Extracted records:

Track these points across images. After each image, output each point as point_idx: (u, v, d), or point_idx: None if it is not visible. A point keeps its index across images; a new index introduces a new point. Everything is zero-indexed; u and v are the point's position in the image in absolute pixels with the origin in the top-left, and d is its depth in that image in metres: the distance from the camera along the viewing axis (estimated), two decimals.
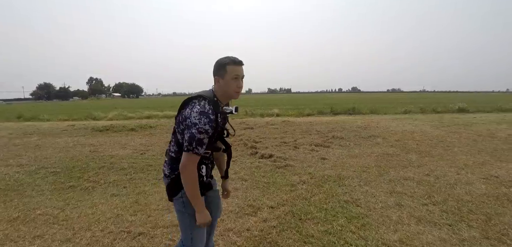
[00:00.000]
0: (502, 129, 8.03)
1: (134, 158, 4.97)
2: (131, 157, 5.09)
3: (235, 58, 1.35)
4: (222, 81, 1.35)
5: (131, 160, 4.82)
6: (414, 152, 5.16)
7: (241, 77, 1.37)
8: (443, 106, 15.27)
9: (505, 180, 3.64)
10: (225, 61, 1.34)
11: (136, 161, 4.78)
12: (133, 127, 8.93)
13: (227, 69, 1.33)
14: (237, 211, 2.78)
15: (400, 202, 2.94)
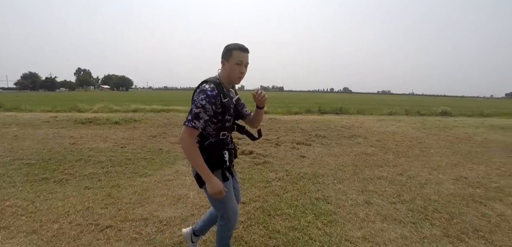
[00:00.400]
0: (479, 132, 8.32)
1: (114, 152, 4.90)
2: (111, 150, 5.02)
3: (241, 45, 1.45)
4: (227, 65, 1.46)
5: (110, 153, 4.75)
6: (392, 152, 5.29)
7: (245, 64, 1.47)
8: (427, 109, 15.64)
9: (473, 181, 3.78)
10: (231, 46, 1.45)
11: (115, 154, 4.72)
12: (117, 120, 8.79)
13: (233, 54, 1.44)
14: (209, 206, 2.78)
15: (369, 200, 3.02)
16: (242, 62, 1.45)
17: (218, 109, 1.43)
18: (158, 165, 4.17)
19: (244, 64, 1.46)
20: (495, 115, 15.53)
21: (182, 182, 3.44)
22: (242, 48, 1.45)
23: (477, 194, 3.31)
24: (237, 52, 1.43)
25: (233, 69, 1.45)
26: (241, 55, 1.44)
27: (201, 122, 1.38)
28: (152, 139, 6.16)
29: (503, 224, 2.61)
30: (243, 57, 1.44)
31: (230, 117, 1.54)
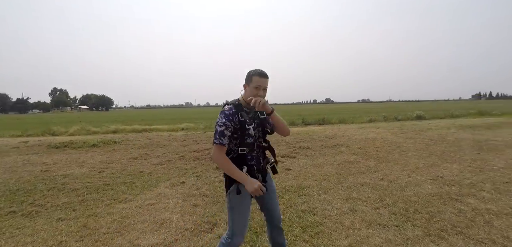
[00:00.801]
0: (451, 133, 8.80)
1: (91, 177, 4.67)
2: (87, 176, 4.77)
3: (261, 71, 1.63)
4: (248, 88, 1.64)
5: (86, 180, 4.52)
6: (373, 159, 5.44)
7: (263, 88, 1.62)
8: (404, 115, 16.38)
9: (448, 179, 3.96)
10: (252, 72, 1.63)
11: (92, 180, 4.49)
12: (95, 142, 8.41)
13: (253, 79, 1.62)
14: (193, 228, 2.70)
15: (354, 208, 3.06)
16: (260, 86, 1.61)
17: (236, 126, 1.61)
18: (139, 189, 4.01)
19: (262, 88, 1.62)
20: (463, 116, 16.56)
21: (165, 205, 3.32)
22: (261, 74, 1.62)
23: (452, 192, 3.46)
24: (256, 77, 1.61)
25: (252, 93, 1.61)
26: (259, 81, 1.61)
27: (226, 138, 1.58)
28: (133, 161, 5.94)
29: (478, 218, 2.73)
30: (261, 82, 1.61)
31: (251, 135, 1.66)
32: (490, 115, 16.85)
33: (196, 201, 3.44)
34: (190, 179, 4.42)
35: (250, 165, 1.67)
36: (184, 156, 6.23)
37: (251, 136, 1.66)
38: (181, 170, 5.00)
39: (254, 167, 1.69)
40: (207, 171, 4.85)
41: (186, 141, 8.77)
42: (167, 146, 7.86)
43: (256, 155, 1.72)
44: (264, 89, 1.63)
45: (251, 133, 1.66)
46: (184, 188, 3.98)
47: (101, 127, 14.26)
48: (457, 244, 2.29)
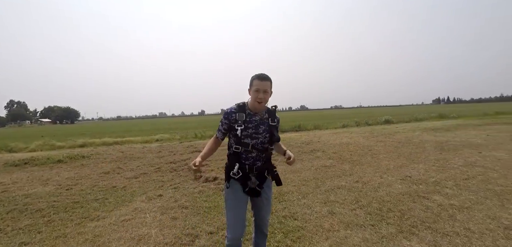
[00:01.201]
0: (416, 135, 9.46)
1: (57, 196, 4.33)
2: (53, 194, 4.42)
3: (260, 74, 1.75)
4: (250, 92, 1.78)
5: (52, 198, 4.18)
6: (348, 162, 5.68)
7: (262, 91, 1.72)
8: (373, 120, 17.31)
9: (416, 178, 4.25)
10: (253, 76, 1.77)
11: (59, 198, 4.17)
12: (60, 158, 7.81)
13: (253, 83, 1.75)
14: (174, 242, 2.62)
15: (332, 210, 3.17)
16: (259, 89, 1.71)
17: (232, 124, 1.77)
18: (113, 205, 3.81)
19: (262, 91, 1.72)
20: (426, 119, 17.89)
21: (142, 220, 3.18)
22: (260, 77, 1.73)
23: (420, 190, 3.71)
24: (255, 80, 1.73)
25: (253, 96, 1.75)
26: (258, 83, 1.72)
27: (220, 132, 1.84)
28: (105, 176, 5.62)
29: (443, 213, 2.96)
30: (259, 85, 1.72)
31: (237, 136, 1.75)
32: (448, 118, 18.39)
33: (175, 213, 3.34)
34: (168, 191, 4.29)
35: (242, 163, 1.77)
36: (160, 168, 6.03)
37: (247, 137, 1.75)
38: (158, 183, 4.83)
39: (246, 166, 1.76)
40: (185, 182, 4.74)
41: (161, 152, 8.49)
42: (142, 158, 7.55)
43: (254, 157, 1.79)
44: (264, 92, 1.72)
45: (237, 134, 1.74)
46: (161, 201, 3.85)
47: (66, 141, 13.33)
48: (426, 238, 2.46)
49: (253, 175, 1.79)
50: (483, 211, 2.95)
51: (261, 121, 1.81)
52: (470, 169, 4.63)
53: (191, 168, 1.65)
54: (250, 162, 1.78)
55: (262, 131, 1.79)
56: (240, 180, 1.78)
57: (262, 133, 1.79)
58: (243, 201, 1.80)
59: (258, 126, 1.79)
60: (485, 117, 17.65)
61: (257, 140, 1.77)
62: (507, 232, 2.49)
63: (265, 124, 1.81)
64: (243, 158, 1.77)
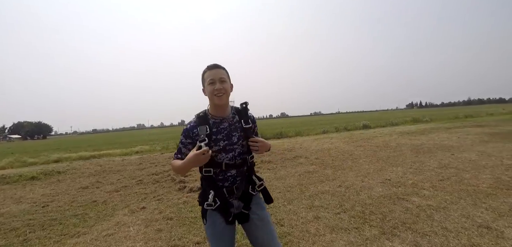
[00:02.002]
0: (393, 139, 9.90)
1: (32, 213, 4.08)
2: (28, 212, 4.16)
3: (209, 64, 1.43)
4: (206, 91, 1.44)
5: (27, 217, 3.94)
6: (330, 167, 5.83)
7: (218, 79, 1.39)
8: (352, 125, 17.89)
9: (395, 181, 4.45)
10: (202, 71, 1.44)
11: (35, 216, 3.94)
12: (34, 175, 7.36)
13: (204, 77, 1.43)
14: None
15: (318, 215, 3.24)
16: (213, 79, 1.38)
17: (194, 141, 1.43)
18: (94, 220, 3.65)
19: (218, 80, 1.39)
20: (401, 123, 18.76)
21: (125, 234, 3.08)
22: (209, 66, 1.43)
23: (399, 192, 3.89)
24: (206, 73, 1.42)
25: (209, 91, 1.40)
26: (210, 74, 1.40)
27: (180, 156, 1.44)
28: (83, 190, 5.37)
29: (422, 213, 3.12)
30: (211, 74, 1.39)
31: (221, 150, 1.41)
32: (422, 122, 19.40)
33: (160, 225, 3.26)
34: (151, 203, 4.18)
35: (218, 188, 1.41)
36: (142, 180, 5.86)
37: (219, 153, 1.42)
38: (140, 195, 4.69)
39: (224, 190, 1.42)
40: (169, 193, 4.64)
41: (142, 164, 8.25)
42: (122, 171, 7.30)
43: (234, 175, 1.44)
44: (221, 81, 1.39)
45: (222, 148, 1.42)
46: (145, 213, 3.74)
47: (39, 157, 12.55)
48: (408, 239, 2.58)
49: (235, 197, 1.45)
50: (458, 210, 3.15)
51: (232, 127, 1.45)
52: (445, 171, 4.91)
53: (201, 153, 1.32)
54: (229, 183, 1.43)
55: (236, 139, 1.44)
56: (219, 210, 1.42)
57: (237, 142, 1.44)
58: (227, 235, 1.42)
59: (230, 134, 1.44)
60: (456, 121, 18.82)
61: (234, 153, 1.43)
62: (481, 229, 2.67)
63: (238, 129, 1.46)
64: (219, 181, 1.42)
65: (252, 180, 1.50)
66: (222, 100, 1.39)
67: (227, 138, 1.43)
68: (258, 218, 1.47)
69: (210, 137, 1.40)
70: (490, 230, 2.62)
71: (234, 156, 1.44)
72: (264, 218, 1.49)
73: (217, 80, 1.38)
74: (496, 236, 2.52)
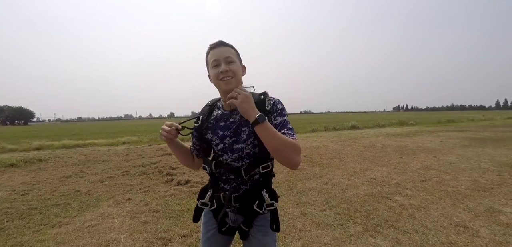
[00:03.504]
0: (379, 140, 10.14)
1: (11, 202, 3.94)
2: (6, 200, 4.01)
3: (212, 43, 1.15)
4: (212, 78, 1.16)
5: (5, 205, 3.79)
6: (318, 165, 5.92)
7: (224, 59, 1.11)
8: (341, 125, 18.17)
9: (380, 180, 4.57)
10: (206, 52, 1.18)
11: (14, 204, 3.80)
12: (13, 161, 7.07)
13: (208, 60, 1.16)
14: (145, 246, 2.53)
15: (304, 211, 3.29)
16: (218, 60, 1.11)
17: (203, 132, 1.23)
18: (76, 210, 3.56)
19: (222, 61, 1.11)
20: (388, 125, 19.24)
21: (109, 225, 3.02)
22: (211, 45, 1.15)
23: (384, 191, 4.00)
24: (209, 54, 1.16)
25: (213, 76, 1.14)
26: (213, 54, 1.13)
27: (193, 148, 1.28)
28: (66, 180, 5.22)
29: (404, 212, 3.22)
30: (215, 54, 1.12)
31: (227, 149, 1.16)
32: (407, 124, 19.97)
33: (145, 217, 3.22)
34: (137, 195, 4.11)
35: (218, 189, 1.21)
36: (128, 171, 5.75)
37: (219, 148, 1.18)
38: (126, 186, 4.61)
39: (220, 195, 1.18)
40: (156, 186, 4.58)
41: (129, 155, 8.09)
42: (107, 161, 7.13)
43: (236, 181, 1.18)
44: (228, 62, 1.11)
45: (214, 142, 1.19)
46: (131, 205, 3.68)
47: (19, 143, 12.07)
48: (390, 236, 2.66)
49: (232, 208, 1.21)
50: (438, 210, 3.27)
51: (243, 120, 1.15)
52: (427, 172, 5.08)
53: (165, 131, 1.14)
54: (231, 188, 1.18)
55: (245, 136, 1.14)
56: (214, 213, 1.24)
57: (246, 140, 1.14)
58: (218, 243, 1.26)
59: (239, 129, 1.15)
60: (439, 125, 19.48)
61: (240, 153, 1.15)
62: (458, 228, 2.79)
63: (249, 125, 1.14)
64: (222, 181, 1.21)
65: (261, 195, 1.16)
66: (229, 85, 1.10)
67: (234, 134, 1.16)
68: (259, 243, 1.19)
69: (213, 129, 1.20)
70: (467, 229, 2.75)
71: (241, 157, 1.15)
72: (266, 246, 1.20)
73: (222, 61, 1.11)
74: (472, 234, 2.64)
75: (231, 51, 1.14)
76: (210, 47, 1.14)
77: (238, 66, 1.14)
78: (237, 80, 1.12)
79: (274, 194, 1.19)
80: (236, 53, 1.16)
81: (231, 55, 1.12)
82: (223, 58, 1.10)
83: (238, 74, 1.13)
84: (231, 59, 1.11)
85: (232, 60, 1.11)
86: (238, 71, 1.13)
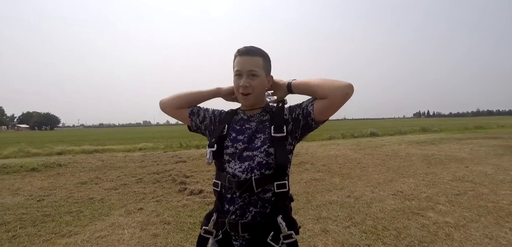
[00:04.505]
0: (402, 148, 9.57)
1: (26, 207, 3.94)
2: (22, 206, 4.02)
3: (242, 48, 1.02)
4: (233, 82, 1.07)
5: (20, 211, 3.79)
6: (338, 175, 5.57)
7: (247, 72, 0.99)
8: (359, 132, 17.52)
9: (407, 193, 4.18)
10: (235, 54, 1.05)
11: (29, 211, 3.79)
12: (35, 166, 7.27)
13: (234, 64, 1.05)
14: None
15: (326, 228, 3.00)
16: (240, 71, 1.00)
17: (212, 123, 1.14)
18: (88, 219, 3.47)
19: (246, 73, 0.99)
20: (409, 132, 18.34)
21: (119, 237, 2.89)
22: (240, 51, 1.01)
23: (413, 206, 3.63)
24: (236, 60, 1.03)
25: (234, 85, 1.05)
26: (238, 62, 1.01)
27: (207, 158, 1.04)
28: (82, 186, 5.22)
29: (440, 231, 2.86)
30: (240, 63, 1.00)
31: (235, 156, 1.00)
32: (431, 131, 18.95)
33: (156, 230, 3.06)
34: (149, 204, 3.99)
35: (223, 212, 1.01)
36: (142, 179, 5.69)
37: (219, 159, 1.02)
38: (139, 195, 4.51)
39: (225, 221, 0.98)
40: (169, 195, 4.45)
41: (144, 161, 8.10)
42: (123, 168, 7.15)
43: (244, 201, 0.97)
44: (251, 75, 0.99)
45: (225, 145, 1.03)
46: (142, 215, 3.55)
47: (43, 148, 12.54)
48: None
49: (239, 239, 0.98)
50: (480, 229, 2.88)
51: (259, 126, 1.04)
52: (460, 184, 4.62)
53: None
54: (236, 210, 0.97)
55: (260, 142, 0.99)
56: (220, 245, 1.02)
57: (258, 148, 0.98)
58: None
59: (253, 135, 1.02)
60: (466, 131, 18.32)
61: (251, 162, 0.97)
62: None
63: (266, 131, 1.02)
64: (226, 201, 1.00)
65: (276, 223, 0.95)
66: (247, 101, 1.04)
67: (248, 141, 1.01)
68: None
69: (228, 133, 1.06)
70: None
71: (250, 167, 0.96)
72: None
73: (245, 73, 0.99)
74: None
75: (258, 62, 1.02)
76: (238, 53, 1.03)
77: (261, 81, 1.03)
78: (255, 96, 1.04)
79: (294, 223, 0.99)
80: (263, 64, 1.04)
81: (255, 68, 1.01)
82: (246, 71, 1.00)
83: (258, 89, 1.03)
84: (255, 72, 1.00)
85: (255, 73, 1.01)
86: (259, 87, 1.03)
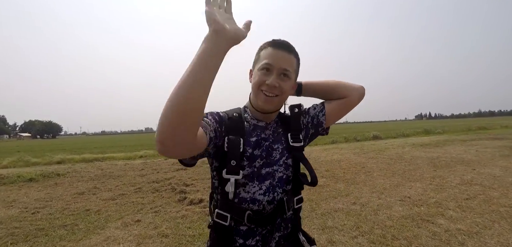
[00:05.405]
0: (406, 151, 9.39)
1: (20, 221, 3.80)
2: (16, 219, 3.88)
3: (277, 40, 0.84)
4: (253, 75, 0.87)
5: (13, 224, 3.65)
6: (342, 181, 5.41)
7: (278, 70, 0.81)
8: (361, 135, 17.35)
9: (415, 199, 4.01)
10: (262, 46, 0.87)
11: (22, 224, 3.65)
12: (33, 176, 7.13)
13: (260, 55, 0.85)
14: None
15: (332, 239, 2.85)
16: (272, 66, 0.81)
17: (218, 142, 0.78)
18: (83, 232, 3.33)
19: (276, 71, 0.81)
20: (413, 135, 18.13)
21: None
22: (275, 42, 0.83)
23: (422, 212, 3.47)
24: (263, 51, 0.85)
25: (256, 81, 0.83)
26: (271, 55, 0.82)
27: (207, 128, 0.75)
28: (79, 197, 5.08)
29: (452, 240, 2.70)
30: (273, 58, 0.81)
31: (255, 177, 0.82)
32: (434, 133, 18.73)
33: (153, 243, 2.92)
34: (147, 216, 3.84)
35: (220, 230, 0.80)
36: (141, 188, 5.55)
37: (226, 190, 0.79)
38: (137, 205, 4.36)
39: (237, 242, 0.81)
40: (168, 205, 4.30)
41: (144, 170, 7.96)
42: (122, 176, 7.01)
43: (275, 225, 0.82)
44: (282, 75, 0.82)
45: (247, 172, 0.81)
46: (139, 227, 3.41)
47: (43, 157, 12.43)
48: None
49: None
50: (494, 236, 2.72)
51: (276, 136, 0.90)
52: (469, 188, 4.46)
53: None
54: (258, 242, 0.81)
55: (278, 156, 0.87)
56: None
57: (277, 161, 0.86)
58: None
59: (271, 147, 0.87)
60: (470, 132, 18.10)
61: (272, 180, 0.83)
62: None
63: (281, 141, 0.89)
64: (240, 236, 0.81)
65: (299, 241, 0.88)
66: (269, 104, 0.84)
67: (267, 155, 0.85)
68: None
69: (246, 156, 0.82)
70: None
71: (272, 186, 0.82)
72: None
73: (276, 70, 0.81)
74: None
75: (293, 63, 0.86)
76: (271, 44, 0.84)
77: (290, 85, 0.87)
78: (280, 102, 0.87)
79: (309, 237, 0.91)
80: (296, 67, 0.88)
81: (290, 69, 0.84)
82: (278, 68, 0.82)
83: (285, 95, 0.86)
84: (288, 74, 0.84)
85: (288, 75, 0.84)
86: (287, 92, 0.86)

Exercise requirements: Of all the entries above, repeat only the lines from the line that has "41: (186, 141, 8.77)" to the line that has "48: (457, 244, 2.29)", both lines included, exactly.

Output:
41: (186, 141, 8.77)
42: (167, 146, 7.86)
43: (256, 155, 1.72)
44: (264, 89, 1.63)
45: (251, 133, 1.66)
46: (184, 188, 3.98)
47: (101, 127, 14.26)
48: (457, 244, 2.29)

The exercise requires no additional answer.